Task goal
From the listing below, output only the lines starting at the line that has "right shoulder: (647, 521)" and ending at the line that has "right back paw: (636, 617)", exactly as they appear, ends included.

Data for this exercise
▼
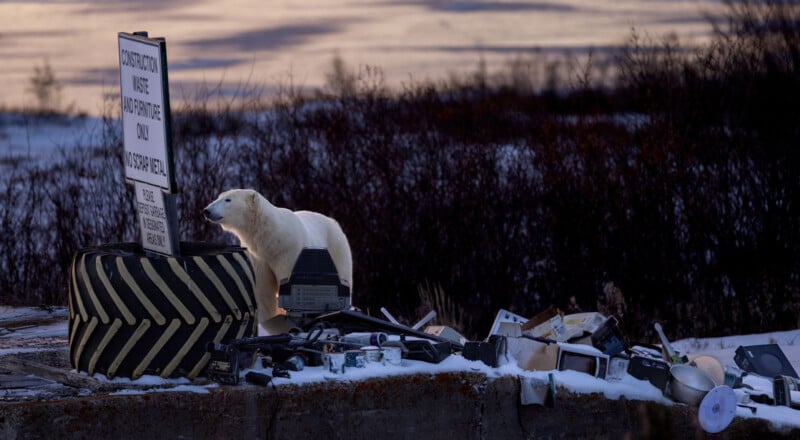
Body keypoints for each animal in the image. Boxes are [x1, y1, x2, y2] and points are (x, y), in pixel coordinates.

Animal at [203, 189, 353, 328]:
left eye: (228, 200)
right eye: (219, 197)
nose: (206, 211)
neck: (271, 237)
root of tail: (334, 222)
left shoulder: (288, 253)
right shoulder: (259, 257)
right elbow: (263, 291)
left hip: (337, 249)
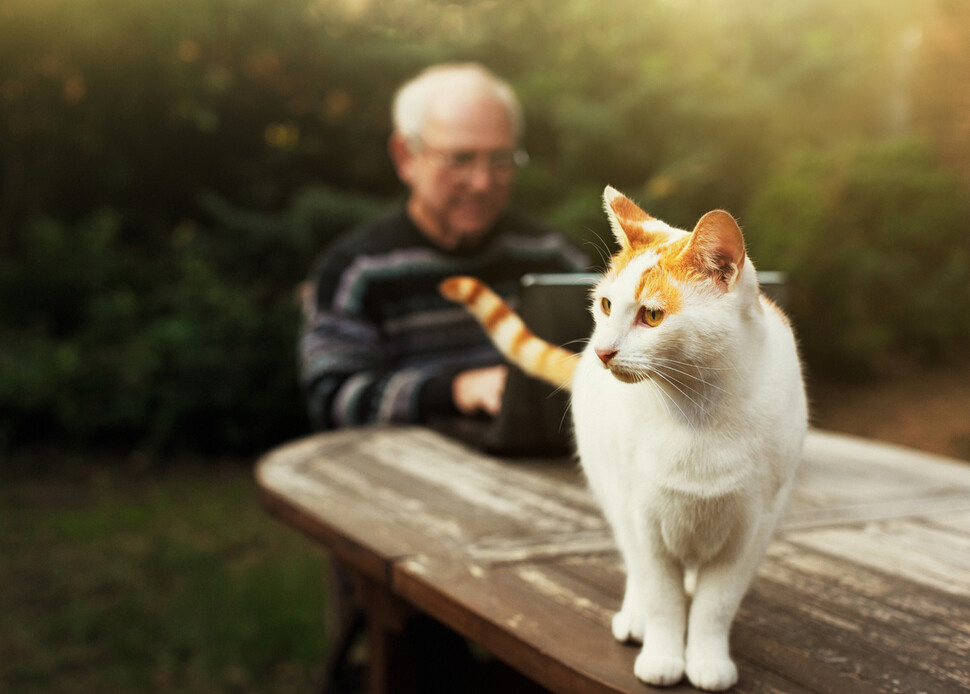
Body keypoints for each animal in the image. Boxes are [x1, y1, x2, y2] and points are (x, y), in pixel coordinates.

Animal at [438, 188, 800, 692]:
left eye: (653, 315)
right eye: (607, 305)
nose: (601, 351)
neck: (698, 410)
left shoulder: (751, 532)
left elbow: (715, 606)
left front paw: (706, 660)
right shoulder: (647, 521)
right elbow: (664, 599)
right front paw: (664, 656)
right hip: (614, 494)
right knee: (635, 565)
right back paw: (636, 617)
▲
▼
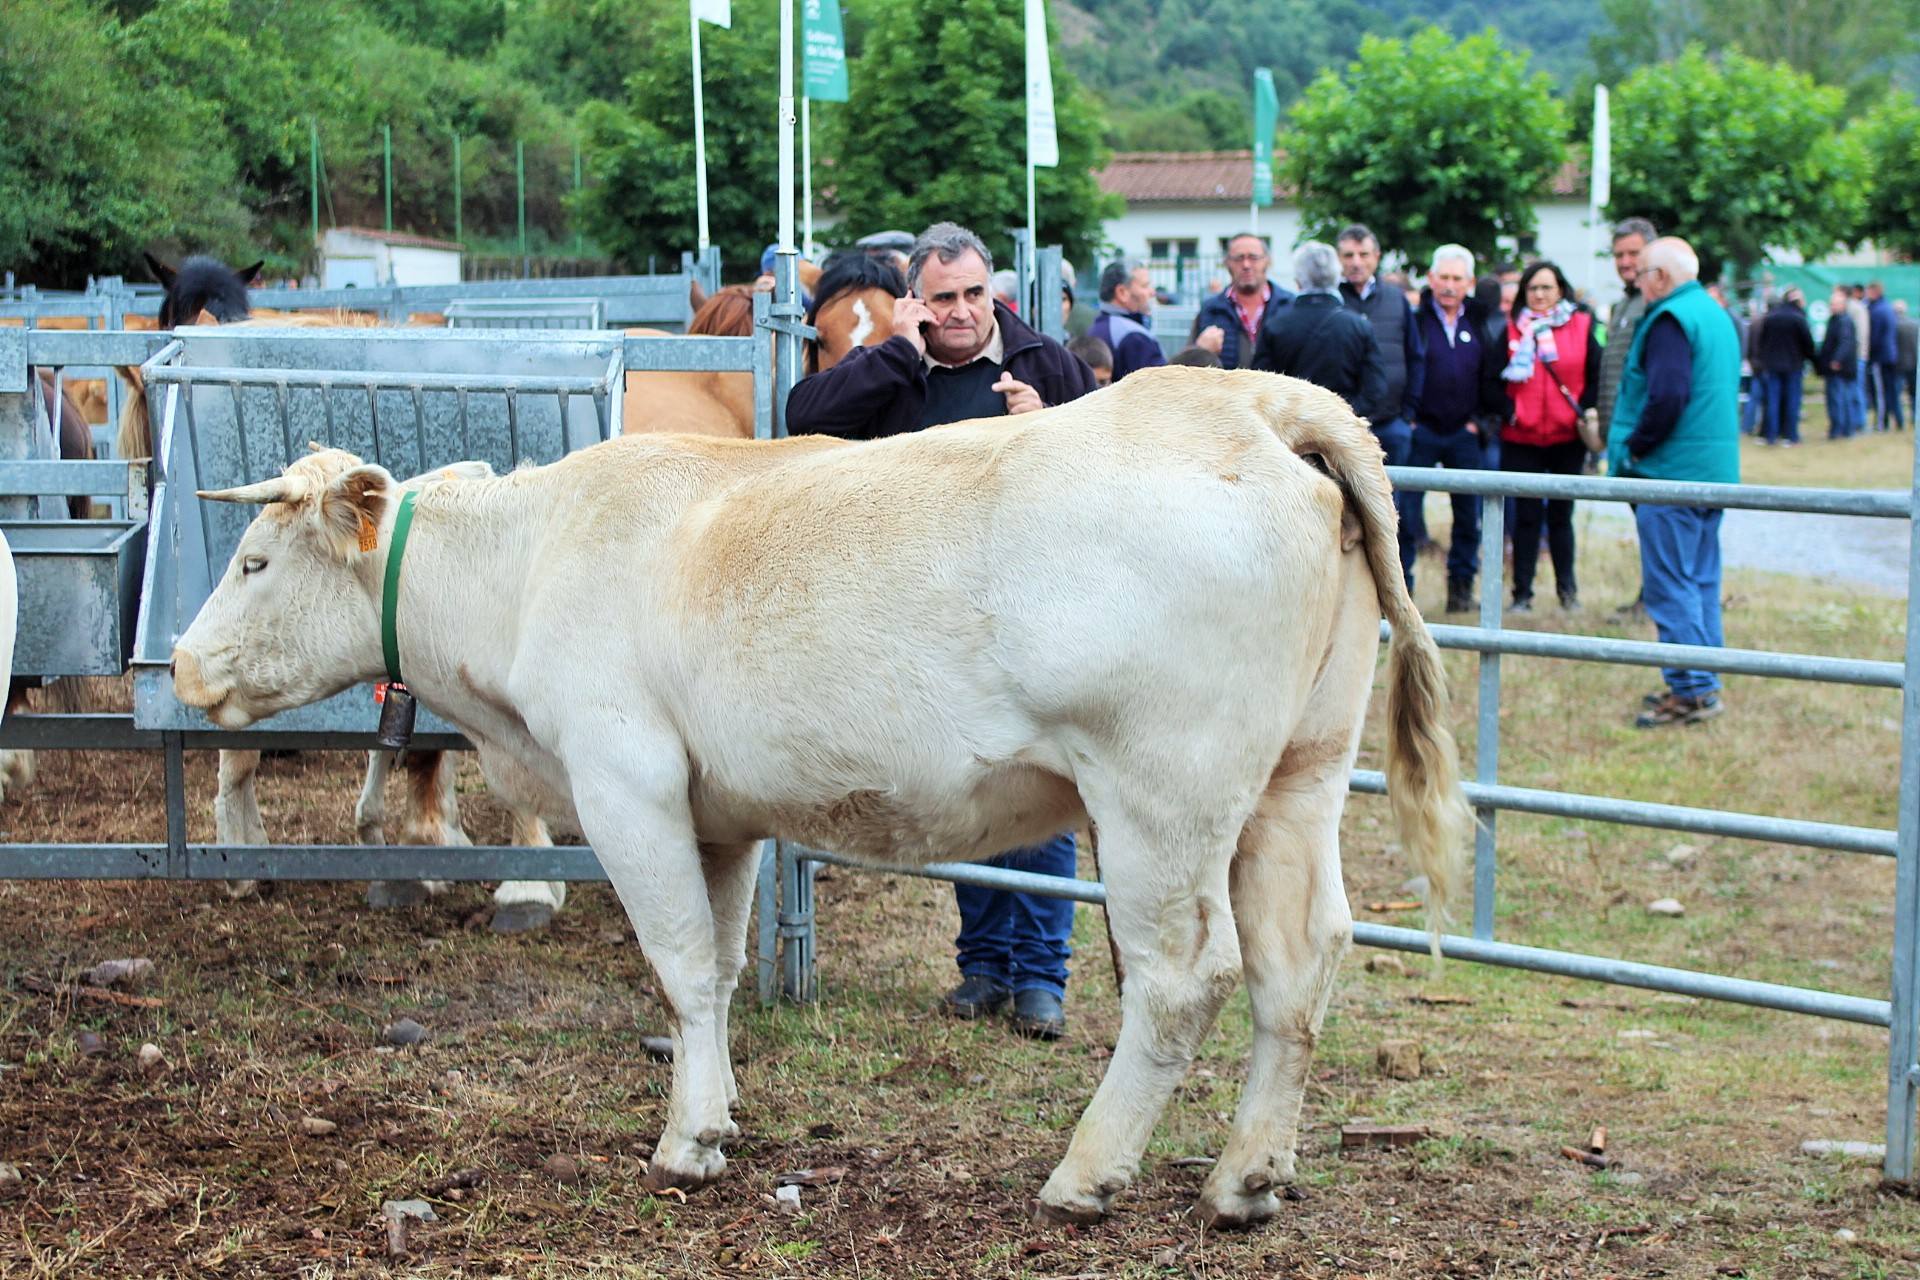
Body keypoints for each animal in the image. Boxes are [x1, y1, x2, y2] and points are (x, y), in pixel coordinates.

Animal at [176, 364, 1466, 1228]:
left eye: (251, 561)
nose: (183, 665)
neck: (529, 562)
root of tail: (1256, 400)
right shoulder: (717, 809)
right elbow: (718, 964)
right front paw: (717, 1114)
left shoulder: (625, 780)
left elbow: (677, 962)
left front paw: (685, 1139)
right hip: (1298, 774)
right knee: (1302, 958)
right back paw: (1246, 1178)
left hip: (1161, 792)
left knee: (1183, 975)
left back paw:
▲
▼
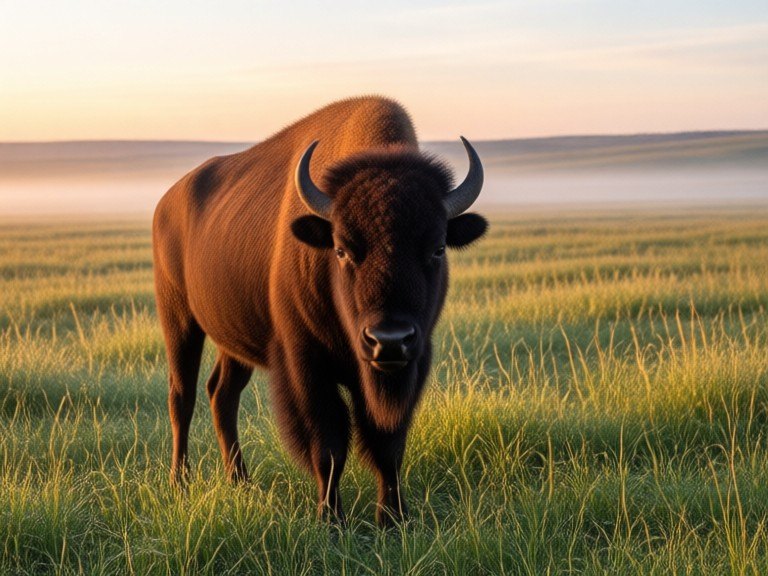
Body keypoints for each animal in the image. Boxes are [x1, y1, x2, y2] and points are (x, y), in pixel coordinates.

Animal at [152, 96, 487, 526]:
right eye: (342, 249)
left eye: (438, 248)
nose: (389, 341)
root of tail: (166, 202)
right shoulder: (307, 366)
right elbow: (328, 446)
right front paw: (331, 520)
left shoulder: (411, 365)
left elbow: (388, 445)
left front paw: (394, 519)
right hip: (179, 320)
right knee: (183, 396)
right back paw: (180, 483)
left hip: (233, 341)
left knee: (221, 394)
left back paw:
▲
Solution below
right shoulder: (647, 521)
right elbow: (664, 599)
right front paw: (664, 656)
right hip: (614, 494)
right knee: (635, 565)
right back paw: (636, 617)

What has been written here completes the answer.